Variance of truncated bivariate normal

Question

Suppose I have two non-independent gaussian random variables

$(X,Y)\sim \text{BiNormal}[(\mu_X,\mu_Y),(\sigma_X,\sigma_Y),\rho]$

It's a well known result for the bivariate normal distribution with zero means and unit variances that

$\operatorname {E}(X\mid Y<y)=-\rho {\phi (y) \over \Phi (y)}$

Similar expressions are also available for the non-zero non-unit variance conditional expectation.

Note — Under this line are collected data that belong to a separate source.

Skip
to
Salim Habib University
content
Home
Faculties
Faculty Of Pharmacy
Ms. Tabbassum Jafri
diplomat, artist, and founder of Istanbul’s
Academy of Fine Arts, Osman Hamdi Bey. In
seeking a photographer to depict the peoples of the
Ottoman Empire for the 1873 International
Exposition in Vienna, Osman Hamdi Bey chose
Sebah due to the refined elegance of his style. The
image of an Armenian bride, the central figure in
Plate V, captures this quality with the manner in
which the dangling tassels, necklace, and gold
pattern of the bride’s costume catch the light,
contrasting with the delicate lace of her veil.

Is there a similarly convenient parameterisation for $\operatorname {Var}(X\mid Y<y)$ ? I'm interested in the general case (non-zero means & non-unit variances).

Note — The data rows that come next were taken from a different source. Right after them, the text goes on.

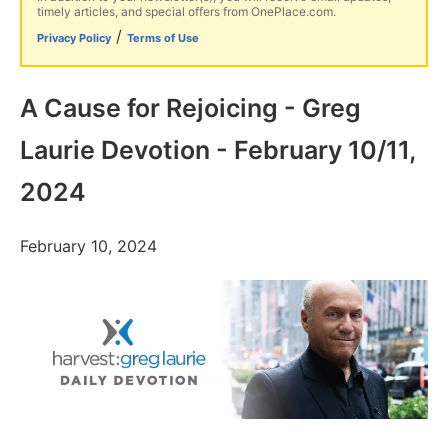
timely articles, and special offers from OnePlace.com.
/
Privacy Policy
Terms of Use
A Cause for Rejoicing - Greg
Laurie Devotion - February 10/11,
2024
February 10, 2024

NB. I am aware that, for Gaussian families, conditioning acts as a linear projection. As explained here, that means that $\operatorname {Var}(X\mid X)=\sigma_Y^2(1-\rho^2)$. This is what makes me believe there might be a parameterisation for the variance in the truncated case.

Answer 1

Here is what I found using Mathematica. First, the constant of integration is found for the truncated bivariate distribution, then the first two moments are found followed by the variance. Then the variance is simplified such that we end up with the usual notation.

Here are the results:

$$E(X|Y<y)=\mu_X-\frac{\rho \sigma_X \phi \left(\frac{y-\mu_Y}{\sigma_Y}\right)}{\Phi \left(\frac{y-\mu_Y}{\sigma_Y}\right)}$$

$$V(X|Y<y)=\sigma_X^2 \left(\frac{\rho ^2 \phi \left(\frac{y-\mu_Y}{\sigma_Y}\right) \left((\mu_Y-y) \Phi \left(\frac{y-\mu_Y}{\sigma_Y}\right)-\sigma_Y \phi \left(\frac{y-\mu_Y}{\sigma_Y}\right)\right)}{\sigma_Y \Phi \left(\frac{y-\mu_Y}{\sigma_Y}\right)^2}+1\right)$$

If $\mu_X=\mu_Y=1$ and $\sigma_X=\sigma_Y=1$, then

$$E(X|Y<y)=-\frac{\rho \phi (y)}{\Phi (y)}$$

$$V(X|Y<y)=1-\frac{\rho ^2 \phi (y) (y \Phi (y)+\phi (y))}{\Phi (y)^2}$$

Here is the code:

(* Define bivariate normal distribution *)
d = BinormalDistribution[{μX, μY}, {σX, σY}, ρ];

(* Get constant of integration for truncated distribution *)
c = 1/Integrate[PDF[d, {x, y}], {y, -∞, y0}, {x, -∞, ∞},
Assumptions -> y0 ∈ Reals && σX > 0 && σY > 0 && μX ∈ Reals && μY ∈ Reals && -1 < ρ < 1];

(* Mean *)
ex = c Integrate[x PDF[d, {x, y}], {y, -∞, y0}, {x, -∞, ∞},
  Assumptions -> y0 ∈ Reals && σX > 0 && σY > 0 && μX ∈ Reals && μY ∈ Reals && -1 < ρ < 1];

(* Expectation of X^2 *)
ex2 = c Integrate[x^2 PDF[d, {x, y}], {y, -∞, y0}, {x, -∞, ∞},
  Assumptions -> y0 ∈ Reals && σX > 0 && σY > 0 && μX ∈ Reals && μY ∈ Reals && -1 < ρ < 1];

(* V(X|Y<y *)
var = ex2 - ex^2

(* Now attempt to simplify and write in terms of usual notation *)
var = var // FullSimplify
var = var /. Erfc[z_] -> 1 - Erf[z] //. Erf[Abs[z_]/(Sqrt[2] σY)] Sign[z_]^3 -> 
   Erf[z/(Sqrt[2] σY)]
var = var /. E^(-((y0 - μY)^2/(2 σY^2))) -> Sqrt[2 π] ϕ[(y0 - μY)/σY] /. 
  Erf[z_] -> -1 + 2 Φ[Sqrt[2] z] /. y0 -> y // FullSimplify

(* E(X|Y<y) *)
expectation = ex /. E^(-((y0 - μY)^2/(2 σY^2))) -> Sqrt[2 π] ϕ[(y0 - μY)/σY] /.
  Erf[z_] -> -1 + 2 Φ[Sqrt[2] z] /. y0 -> y // FullSimplify